EXERCISE PROMPT:
Present the material below as a numbered list, skipping blank lines and leaving out the picture.

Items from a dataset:
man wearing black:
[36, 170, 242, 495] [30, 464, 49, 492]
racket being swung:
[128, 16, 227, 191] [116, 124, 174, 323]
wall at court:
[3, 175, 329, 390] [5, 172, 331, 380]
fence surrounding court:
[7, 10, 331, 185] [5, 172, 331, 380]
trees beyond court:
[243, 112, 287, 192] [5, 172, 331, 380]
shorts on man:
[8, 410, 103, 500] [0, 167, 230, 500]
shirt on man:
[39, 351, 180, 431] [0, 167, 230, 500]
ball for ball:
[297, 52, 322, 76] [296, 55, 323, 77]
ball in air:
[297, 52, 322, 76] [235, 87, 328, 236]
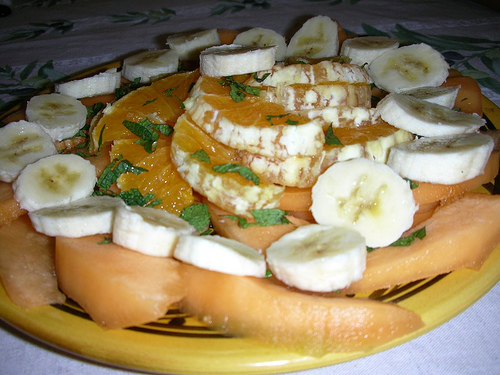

THE ANSWER:
1. man wearing black:
2. [36, 170, 242, 495] [30, 464, 49, 492]
3. racket being swung:
4. [128, 16, 227, 191] [116, 124, 174, 323]
5. wall at court:
6. [3, 175, 329, 390] [5, 172, 331, 380]
7. fence surrounding court:
8. [7, 10, 331, 185] [5, 172, 331, 380]
9. trees beyond court:
10. [243, 112, 287, 192] [5, 172, 331, 380]
11. shorts on man:
12. [8, 410, 103, 500] [0, 167, 230, 500]
13. shirt on man:
14. [39, 351, 180, 431] [0, 167, 230, 500]
15. ball for ball:
16. [297, 52, 322, 76] [296, 55, 323, 77]
17. ball in air:
18. [297, 52, 322, 76] [235, 87, 328, 236]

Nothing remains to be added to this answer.